There had been a time, perhaps a year ago – after Alice had died – when he would have begged her. At Vincent Street, or in restaurants, once in a booth at a nightclub, although he could not remember the sequence of events that had led them there, he would plead with her. He had wept, or shouted, or grovelled in any other way that might possibly affect her. He had no pride left, and no sense of propriety. It was simply that once he had possessed her, it was unthinkable to be without her.

He understood what until then had seemed an overblown metaphor; after Grace had gone away from him the world had come to an end.

She had stood firm, from the time of Alice’s funeral. Her strength had awed and amazed him.

‘We can’t go back to Berlin.’

They could not go back, nor could she make him understand that the heat of those guilty days had died within her. Once they were back in England, and she had seen Eleanor’s grief and Clio doggedly clinging to the hope of news from Rafael, the flame of love and hope inside her had simply flickered and gone out. There was no future for herself and Julius, and it was a weakness to have imagined that there might be.

Only she would have done anything possible to avoid causing him pain, and whatever she did do seemed to hurt him more deeply. In the end there had been nothing for it but to withdraw altogether. For months they had not seen one another at all. Grace had thrown herself back into her political career, in which dedication and ambition stood in almost convincingly for love and intimacy.

‘Thank you for the music,’ she said softly.

She put her hands on his arms again, white gloves against his white shirtsleeves, and kissed his cheek in return.

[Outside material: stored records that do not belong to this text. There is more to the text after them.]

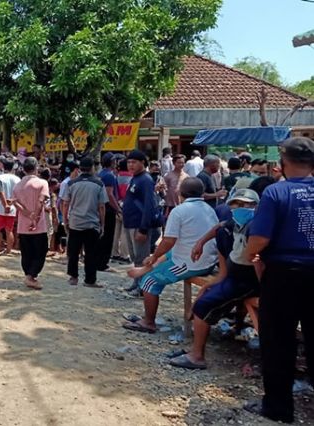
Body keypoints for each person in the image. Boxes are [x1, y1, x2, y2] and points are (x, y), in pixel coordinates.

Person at [243, 137, 314, 423]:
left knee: (278, 341)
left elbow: (260, 238)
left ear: (283, 163)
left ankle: (278, 408)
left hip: (284, 274)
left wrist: (250, 255)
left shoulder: (275, 193)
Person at [171, 189, 264, 370]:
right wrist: (201, 242)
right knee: (204, 295)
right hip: (234, 276)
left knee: (203, 305)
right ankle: (198, 348)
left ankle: (197, 356)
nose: (241, 209)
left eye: (247, 205)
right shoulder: (234, 226)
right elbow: (220, 227)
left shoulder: (256, 228)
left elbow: (259, 262)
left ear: (256, 206)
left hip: (248, 281)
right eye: (237, 205)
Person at [122, 178, 218, 333]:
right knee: (167, 255)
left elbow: (168, 241)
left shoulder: (179, 211)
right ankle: (143, 270)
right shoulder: (208, 208)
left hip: (192, 263)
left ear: (180, 192)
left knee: (149, 282)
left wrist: (153, 256)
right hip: (207, 258)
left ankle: (148, 322)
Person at [62, 156, 107, 287]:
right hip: (92, 223)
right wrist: (102, 224)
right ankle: (90, 280)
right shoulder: (99, 184)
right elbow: (102, 206)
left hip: (75, 222)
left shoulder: (71, 183)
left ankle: (73, 277)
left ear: (80, 168)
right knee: (91, 253)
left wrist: (65, 220)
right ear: (92, 168)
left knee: (73, 252)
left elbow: (65, 204)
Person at [122, 151, 161, 293]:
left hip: (139, 225)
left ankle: (142, 287)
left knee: (142, 258)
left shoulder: (145, 179)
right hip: (130, 223)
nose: (130, 165)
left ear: (142, 163)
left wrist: (143, 229)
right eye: (129, 162)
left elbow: (149, 205)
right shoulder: (135, 178)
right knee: (135, 257)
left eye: (134, 162)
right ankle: (136, 283)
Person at [12, 157, 49, 289]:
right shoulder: (42, 183)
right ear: (36, 167)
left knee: (26, 252)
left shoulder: (18, 185)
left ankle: (29, 275)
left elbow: (15, 202)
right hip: (38, 226)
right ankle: (31, 276)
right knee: (41, 251)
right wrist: (35, 218)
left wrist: (27, 214)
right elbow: (41, 201)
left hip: (23, 225)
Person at [0, 158, 21, 256]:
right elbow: (19, 195)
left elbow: (0, 192)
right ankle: (8, 250)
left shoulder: (0, 178)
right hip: (12, 209)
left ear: (3, 166)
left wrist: (5, 205)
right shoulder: (18, 179)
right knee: (9, 230)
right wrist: (10, 204)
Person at [97, 153, 121, 271]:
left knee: (101, 235)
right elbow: (109, 194)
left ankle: (99, 261)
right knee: (107, 236)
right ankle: (103, 263)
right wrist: (118, 209)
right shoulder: (109, 176)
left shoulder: (100, 174)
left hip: (101, 208)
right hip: (108, 209)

Outside the corridor the last members of the orchestra were hauling their instruments away. Grace drew her evening cape around her and listened to the echo of her own heels tapping on the cold tiled floor. She was going to dinner with the Astors in St James Square. The talk would be about Germany and Austria, and Chamberlain’s Anglo-Italian agreement with Mussolini.

‘The
pub
, wasn’t it?’ Isolde reminded Julius.

Obediently he took off his white tie and waistcoat and pulled on an old sweater and tweed coat. He put his violin into its worn leather case and packed away his tailcoat, then went out into the rainy night with Isolde.